===== Material for the task
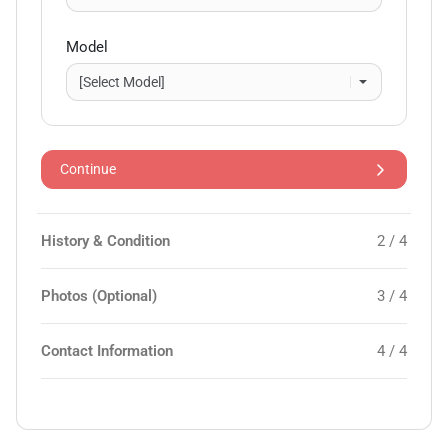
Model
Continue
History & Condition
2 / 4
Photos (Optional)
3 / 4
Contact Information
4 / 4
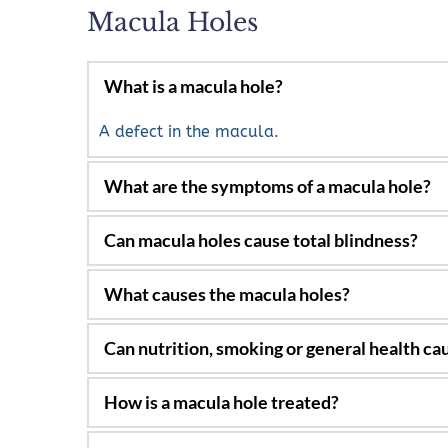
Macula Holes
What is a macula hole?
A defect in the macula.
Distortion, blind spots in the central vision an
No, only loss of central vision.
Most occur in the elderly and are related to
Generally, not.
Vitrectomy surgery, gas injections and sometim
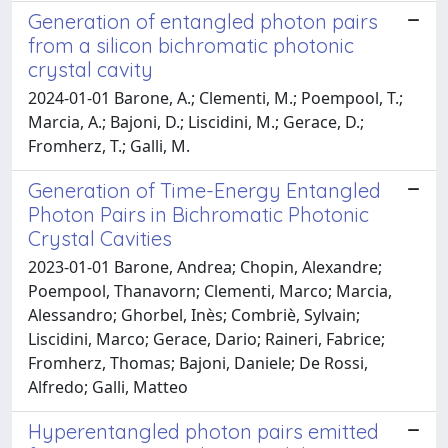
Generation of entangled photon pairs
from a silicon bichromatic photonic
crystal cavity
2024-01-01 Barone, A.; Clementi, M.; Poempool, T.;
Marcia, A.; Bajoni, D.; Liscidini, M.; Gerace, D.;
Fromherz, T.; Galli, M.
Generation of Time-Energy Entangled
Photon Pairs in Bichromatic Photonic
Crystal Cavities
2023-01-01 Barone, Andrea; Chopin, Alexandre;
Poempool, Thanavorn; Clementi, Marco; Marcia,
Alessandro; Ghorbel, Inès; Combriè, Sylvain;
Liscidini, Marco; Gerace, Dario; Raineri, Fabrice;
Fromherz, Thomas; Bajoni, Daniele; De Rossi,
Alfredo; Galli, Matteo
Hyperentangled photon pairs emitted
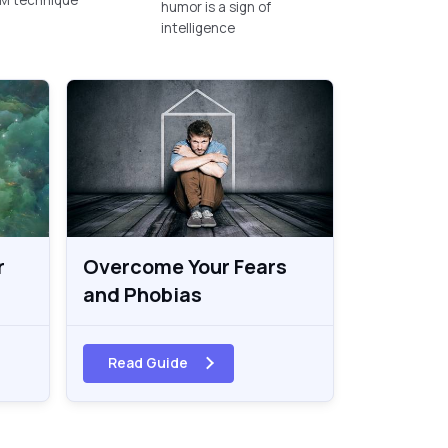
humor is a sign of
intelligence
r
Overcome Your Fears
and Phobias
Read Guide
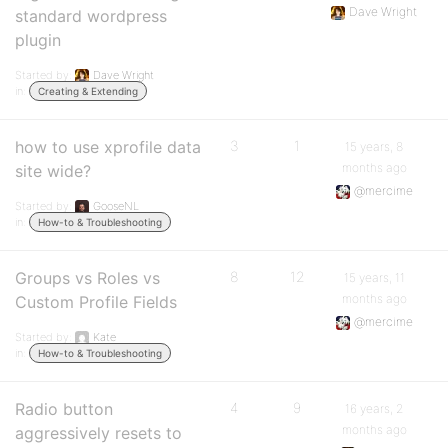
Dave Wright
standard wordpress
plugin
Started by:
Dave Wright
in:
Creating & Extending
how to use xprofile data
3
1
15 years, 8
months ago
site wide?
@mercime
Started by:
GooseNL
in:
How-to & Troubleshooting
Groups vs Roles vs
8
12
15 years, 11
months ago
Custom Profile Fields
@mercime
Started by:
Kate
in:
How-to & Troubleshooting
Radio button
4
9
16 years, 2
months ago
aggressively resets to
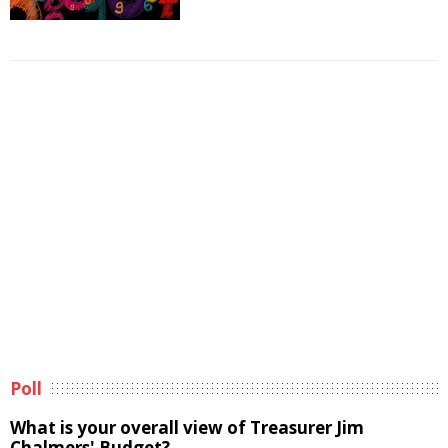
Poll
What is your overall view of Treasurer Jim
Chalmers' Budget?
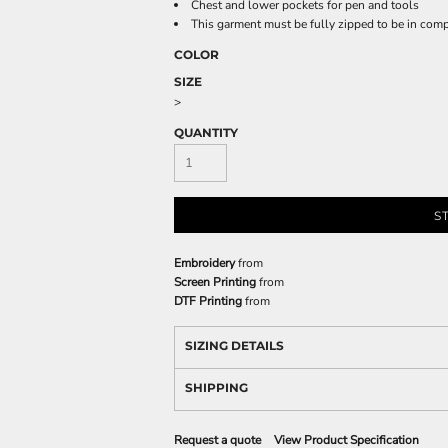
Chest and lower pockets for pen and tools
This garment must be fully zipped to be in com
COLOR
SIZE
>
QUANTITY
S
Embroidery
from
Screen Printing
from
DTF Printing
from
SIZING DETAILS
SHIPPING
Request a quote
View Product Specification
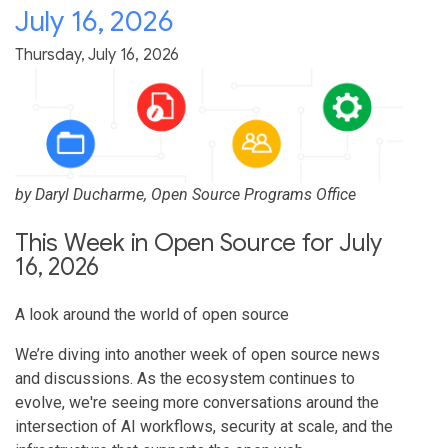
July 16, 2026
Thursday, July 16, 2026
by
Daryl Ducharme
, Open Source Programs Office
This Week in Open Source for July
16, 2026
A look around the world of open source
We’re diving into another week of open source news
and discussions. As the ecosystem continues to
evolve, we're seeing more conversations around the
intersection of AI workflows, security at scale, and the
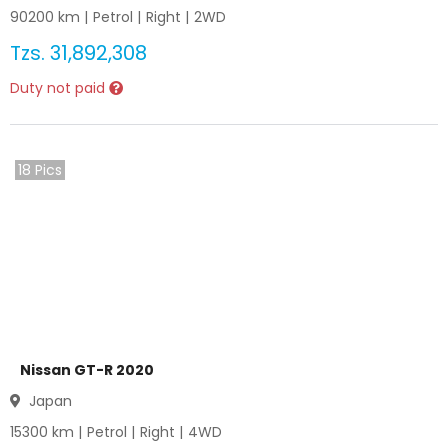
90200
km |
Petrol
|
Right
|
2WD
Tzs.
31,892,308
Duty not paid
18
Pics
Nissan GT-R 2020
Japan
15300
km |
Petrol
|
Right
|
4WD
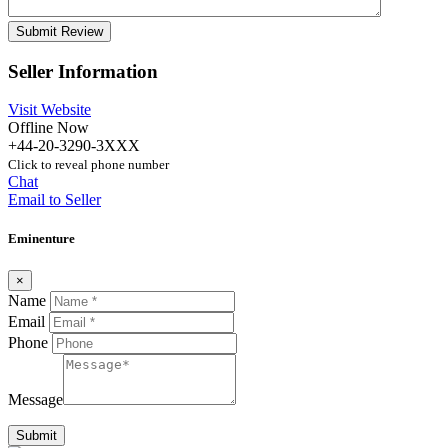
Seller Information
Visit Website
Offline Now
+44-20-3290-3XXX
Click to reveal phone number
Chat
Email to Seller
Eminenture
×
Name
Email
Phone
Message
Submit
==========
What you are asked to do:
Show each line in the entries that holds the string "Marcia".

Written answer:
Marcia, A.; Bajoni, D.; Liscidini, M.; Gerace, D.;
Poempool, Thanavorn; Clementi, Marco; Marcia,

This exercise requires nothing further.